In Ankara wurden in den vergangenen Tagen Gespräche über den Bau eines Atomkraftwerkes in Sinop am Schwarzen Meer geführt. Die Anlage soll nach den Vorstellungen Ankaras bis 2023 fertiggestellt werden. Ein erstes Kraftwerk will die türkische Regierung aber am Mittelmeer errichten lassen. Russische Unternehmen sollen in Akkuyu im Süden des Landes vier Reaktorblöcke mit einer Leistung von insgesamt 4800 Megawatt bauen. Das Projekt soll etwa 15 Milliarden Euro kosten und 2020 fertig sein. Der staatliche russische Kraftwerkbauer Atomstroiexport hatte sich als weltweit einziges Unternehmen um den Bau beworben. Allerdings ziehen sich aktive geologischen Verwerfungslinien durch die Türkei. Die Kammer der türkischen Elektroingenieure warnte, der geplante Standort Akkuyu liege nur 25 Kilometer von einer solchen Verwerfungslinie entfernt. "Unsere Warnungen, ein Atomkraftwerk nicht in einem Erdbebengebiet zu bauen, werden ignoriert", kritisierte die Kammer.

China

Noch am Montag hatte der Große Volkskongress - Fukushima hin oder her - unverdrossen einen gigantischen Ausbau der Kernenergie in China beschlossen. Zwei Tage später kam die Wende. Peking setzte die Genehmigung neuer Kernkraftwerke zunächst aus und will die Freigabe von weiteren Sicherheitstests abhängig machen. "Sicherheit ist unsere Top-Priorität", betonte das Kabinett unter Leitung von Ministerpräsident Wen Jiabao. Noch ist unklar, ob die 25 derzeit im Bau befindlichen Reaktoren von den neuen Sicherheitsprüfungen betroffen sein werden. In Betrieb befindliche AKWs werden nicht abgeschaltet. Jedoch sollen alle laufenden Reaktoren und Reaktorbaustellen auf die Sicherheit hin überprüft werden. Bisher sind 13 Reaktoren mit 10,8 Gigawatt Leistung im Reich der Mitte im Betrieb, 25 sind im Bau und 50 in Planung.

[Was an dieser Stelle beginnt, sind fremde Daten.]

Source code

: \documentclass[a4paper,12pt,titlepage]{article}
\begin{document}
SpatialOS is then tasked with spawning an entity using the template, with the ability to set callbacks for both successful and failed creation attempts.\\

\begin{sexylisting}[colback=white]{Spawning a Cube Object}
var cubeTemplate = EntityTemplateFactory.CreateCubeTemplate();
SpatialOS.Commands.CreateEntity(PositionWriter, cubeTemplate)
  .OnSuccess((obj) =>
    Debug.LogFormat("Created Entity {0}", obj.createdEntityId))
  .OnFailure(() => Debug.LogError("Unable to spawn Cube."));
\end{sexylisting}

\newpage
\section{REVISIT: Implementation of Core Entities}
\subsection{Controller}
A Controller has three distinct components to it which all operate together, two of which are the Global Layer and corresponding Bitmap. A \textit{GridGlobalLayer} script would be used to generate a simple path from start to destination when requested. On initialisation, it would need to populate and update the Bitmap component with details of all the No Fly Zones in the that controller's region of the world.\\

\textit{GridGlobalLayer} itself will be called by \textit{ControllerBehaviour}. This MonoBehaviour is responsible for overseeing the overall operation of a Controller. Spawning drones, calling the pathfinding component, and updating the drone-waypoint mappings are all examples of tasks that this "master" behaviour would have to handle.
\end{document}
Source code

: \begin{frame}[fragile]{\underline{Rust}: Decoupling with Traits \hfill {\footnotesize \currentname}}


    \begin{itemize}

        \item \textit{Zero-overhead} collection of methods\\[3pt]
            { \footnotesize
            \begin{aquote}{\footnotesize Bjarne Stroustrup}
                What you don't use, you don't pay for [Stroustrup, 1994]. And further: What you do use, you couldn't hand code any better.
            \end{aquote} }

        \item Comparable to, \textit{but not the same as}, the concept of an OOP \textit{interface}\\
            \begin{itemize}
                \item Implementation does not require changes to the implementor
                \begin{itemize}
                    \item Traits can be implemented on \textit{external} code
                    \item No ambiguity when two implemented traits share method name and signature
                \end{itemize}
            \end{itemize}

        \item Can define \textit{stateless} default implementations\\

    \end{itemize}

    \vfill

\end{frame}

In der chinesischen Bevölkerung blieb die Katastrophe von Fukushima jedenfalls nicht ohne Konsequenzen. In Peking, Shanghai und vielen anderen Städten kam es zu Panikkäufen von Jod-Tabletten und Salz. Beobachter werten dies auch als deutlichen Zeichen dafür, dass die Chinesen der Informationspolitik ihrer Regierung nicht viel Glauben schenken.

Lateinamerika

Lange Zeit führte die Atomkraft in Lateinamerika eher ein Schattendasein. Nur in drei Ländern - Mexiko, Brasilien und Argentinien - gibt es zurzeit überhaupt Atommeiler, die jeweils nur einen geringen Anteil zur Gesamtstromerzeugung beisteuern. In Brasilien soll zusätzlich zu den zwei bestehenden Druckwasserreaktoren im Atomkraftwerk Angra bis 2015 ein dritter Reaktor ans Netz gehen. Vier weitere Reaktoren sind noch nicht über das Planungsstadium hinausgekommen. In Argentinien steht ein weiterer Block, Atucha 2, kurz vor der Fertigstellung. Chile wollte am kommenden Freitag - kurz vor dem Besuch von US-Präsident Barack Obama - ein Kooperationsabkommen mit den USA zur Entwicklung der Atomtechnik unterschreiben. Das Land liegt in einer Region mit extrem vielen Erdbeben. Erst vor gut einem Jahr verwüstete ein Beben fast so stark wie das in Japan weite Teile des Landes.

Einzig Venezuela macht eine 180°-Drehung: Präsident Hugo Chávez ist für eine Abwendung vom Atomstrom. Nachdem er erst im vergangenen Jahr bei einem Moskau-Besuch eine Vereinbarung über den Bau eines russischen Kernkraftwerkes in dem an Erdöl und Erdgas reichen Land angekündigt hatte, zog er jetzt die Notbremse: Er habe angeordnet, die Atompläne angesichts der "schmerzenden Bilder aus Japan" sofort auf Eis zu legen. Es bleibt zu wünschen, dass das Eis dauerhaft ist und nicht in Kürze wieder abgetaut ist.